[Stored entries]
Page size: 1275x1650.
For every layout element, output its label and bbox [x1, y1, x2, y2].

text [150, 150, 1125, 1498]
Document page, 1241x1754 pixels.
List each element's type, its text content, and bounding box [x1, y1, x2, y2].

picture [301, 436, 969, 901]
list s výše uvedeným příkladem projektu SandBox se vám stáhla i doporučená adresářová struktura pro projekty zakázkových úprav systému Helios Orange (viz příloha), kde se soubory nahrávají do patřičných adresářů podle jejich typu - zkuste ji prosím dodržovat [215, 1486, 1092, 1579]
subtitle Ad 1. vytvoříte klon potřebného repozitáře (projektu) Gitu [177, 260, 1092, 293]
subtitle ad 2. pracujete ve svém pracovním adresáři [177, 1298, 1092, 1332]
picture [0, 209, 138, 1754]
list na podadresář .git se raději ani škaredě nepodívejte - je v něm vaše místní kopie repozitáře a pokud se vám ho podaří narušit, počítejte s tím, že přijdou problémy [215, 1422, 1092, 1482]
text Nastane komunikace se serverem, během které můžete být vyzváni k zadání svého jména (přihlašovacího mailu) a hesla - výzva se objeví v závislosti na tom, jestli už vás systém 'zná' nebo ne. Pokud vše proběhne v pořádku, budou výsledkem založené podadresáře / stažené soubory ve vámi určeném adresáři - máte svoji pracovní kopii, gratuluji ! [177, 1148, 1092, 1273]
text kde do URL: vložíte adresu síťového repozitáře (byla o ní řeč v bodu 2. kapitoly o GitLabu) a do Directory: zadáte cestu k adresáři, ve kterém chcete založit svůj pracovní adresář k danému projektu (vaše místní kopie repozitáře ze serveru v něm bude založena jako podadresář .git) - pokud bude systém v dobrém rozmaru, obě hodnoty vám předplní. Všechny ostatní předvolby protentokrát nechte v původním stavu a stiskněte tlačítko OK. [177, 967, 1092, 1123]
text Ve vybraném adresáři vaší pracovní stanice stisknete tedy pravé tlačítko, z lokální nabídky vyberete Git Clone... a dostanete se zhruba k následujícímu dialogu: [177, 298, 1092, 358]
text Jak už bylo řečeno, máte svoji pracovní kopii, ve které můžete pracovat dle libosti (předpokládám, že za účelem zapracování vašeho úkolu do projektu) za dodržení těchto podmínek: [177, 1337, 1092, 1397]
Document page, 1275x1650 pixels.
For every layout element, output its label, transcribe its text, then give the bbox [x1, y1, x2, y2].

### Assignment:
Set down, exactly as they appear, the lines above from the first one to the line that holds "Document page, 1241x1754 pixels.", both included, please, and no others.

### Result:
Page size: 1275x1650.
For every layout element, output its label and bbox [x1, y1, x2, y2].

text [150, 150, 1125, 1498]
Document page, 1241x1754 pixels.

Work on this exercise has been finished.